---------- TASK INPUTS ----------

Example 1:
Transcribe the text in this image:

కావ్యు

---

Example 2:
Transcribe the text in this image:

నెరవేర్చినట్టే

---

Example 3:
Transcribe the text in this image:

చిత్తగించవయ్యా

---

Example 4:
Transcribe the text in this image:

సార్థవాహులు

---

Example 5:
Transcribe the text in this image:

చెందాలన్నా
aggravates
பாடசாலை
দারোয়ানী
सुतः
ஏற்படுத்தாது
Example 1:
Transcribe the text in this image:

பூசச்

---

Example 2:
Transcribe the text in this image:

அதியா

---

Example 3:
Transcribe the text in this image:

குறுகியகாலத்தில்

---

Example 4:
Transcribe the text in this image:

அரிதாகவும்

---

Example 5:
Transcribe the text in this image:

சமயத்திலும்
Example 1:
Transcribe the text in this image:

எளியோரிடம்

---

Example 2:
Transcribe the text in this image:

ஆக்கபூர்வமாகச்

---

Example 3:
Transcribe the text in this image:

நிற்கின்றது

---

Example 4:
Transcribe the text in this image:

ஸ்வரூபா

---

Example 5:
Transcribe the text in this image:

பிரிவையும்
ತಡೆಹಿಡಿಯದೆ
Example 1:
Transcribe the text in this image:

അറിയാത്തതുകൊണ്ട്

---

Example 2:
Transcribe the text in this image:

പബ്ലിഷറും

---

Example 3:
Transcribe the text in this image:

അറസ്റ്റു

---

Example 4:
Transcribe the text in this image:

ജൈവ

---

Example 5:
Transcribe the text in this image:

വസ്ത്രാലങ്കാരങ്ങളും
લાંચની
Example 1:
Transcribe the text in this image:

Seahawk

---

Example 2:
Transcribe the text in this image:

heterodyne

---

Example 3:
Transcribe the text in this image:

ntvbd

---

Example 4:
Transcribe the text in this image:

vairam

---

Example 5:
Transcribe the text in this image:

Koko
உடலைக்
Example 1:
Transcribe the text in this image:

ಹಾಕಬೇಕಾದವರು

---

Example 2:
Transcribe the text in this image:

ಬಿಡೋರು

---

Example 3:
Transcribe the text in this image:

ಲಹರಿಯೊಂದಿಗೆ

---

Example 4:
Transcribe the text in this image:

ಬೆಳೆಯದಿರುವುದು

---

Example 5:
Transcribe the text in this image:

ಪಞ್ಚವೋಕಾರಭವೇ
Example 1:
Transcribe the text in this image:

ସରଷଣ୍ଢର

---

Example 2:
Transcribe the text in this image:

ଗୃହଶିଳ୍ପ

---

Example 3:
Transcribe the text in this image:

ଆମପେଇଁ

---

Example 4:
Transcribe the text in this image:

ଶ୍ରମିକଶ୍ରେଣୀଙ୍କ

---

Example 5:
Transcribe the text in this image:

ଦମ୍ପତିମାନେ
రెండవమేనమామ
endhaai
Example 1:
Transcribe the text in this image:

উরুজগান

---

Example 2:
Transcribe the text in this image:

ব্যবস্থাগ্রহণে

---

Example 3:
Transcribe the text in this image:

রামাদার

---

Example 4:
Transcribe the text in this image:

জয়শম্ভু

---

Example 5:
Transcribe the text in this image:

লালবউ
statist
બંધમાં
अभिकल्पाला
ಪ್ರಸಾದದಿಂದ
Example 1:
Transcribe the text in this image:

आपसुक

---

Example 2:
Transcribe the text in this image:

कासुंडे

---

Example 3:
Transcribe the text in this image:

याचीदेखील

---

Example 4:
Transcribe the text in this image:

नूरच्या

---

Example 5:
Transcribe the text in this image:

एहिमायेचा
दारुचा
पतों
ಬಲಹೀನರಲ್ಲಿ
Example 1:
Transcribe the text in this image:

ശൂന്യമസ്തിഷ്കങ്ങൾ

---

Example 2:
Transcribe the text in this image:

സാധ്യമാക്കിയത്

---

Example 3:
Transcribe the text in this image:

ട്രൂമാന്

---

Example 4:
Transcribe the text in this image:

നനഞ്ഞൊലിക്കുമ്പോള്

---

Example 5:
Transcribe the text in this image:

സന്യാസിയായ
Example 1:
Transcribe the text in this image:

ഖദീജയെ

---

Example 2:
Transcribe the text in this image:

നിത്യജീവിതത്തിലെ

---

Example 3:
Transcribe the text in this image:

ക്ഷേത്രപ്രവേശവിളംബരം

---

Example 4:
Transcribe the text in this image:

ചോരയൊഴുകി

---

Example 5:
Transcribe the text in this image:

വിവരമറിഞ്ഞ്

----------

◆ **TASK TO COMPLETE**:
Please recast the records above as a numbered list, running from their first line through the line containing "ஏற்படுத்தாது", with both ends included and blank lines left out.

◆ **EXERCISE ANSWER**:
1. Example 1:
2. Transcribe the text in this image:
3. కావ్యు
4. ---
5. Example 2:
6. Transcribe the text in this image:
7. నెరవేర్చినట్టే
8. ---
9. Example 3:
10. Transcribe the text in this image:
11. చిత్తగించవయ్యా
12. ---
13. Example 4:
14. Transcribe the text in this image:
15. సార్థవాహులు
16. ---
17. Example 5:
18. Transcribe the text in this image:
19. చెందాలన్నా
20. aggravates
21. பாடசாலை
22. দারোয়ানী
23. सुतः
24. ஏற்படுத்தாது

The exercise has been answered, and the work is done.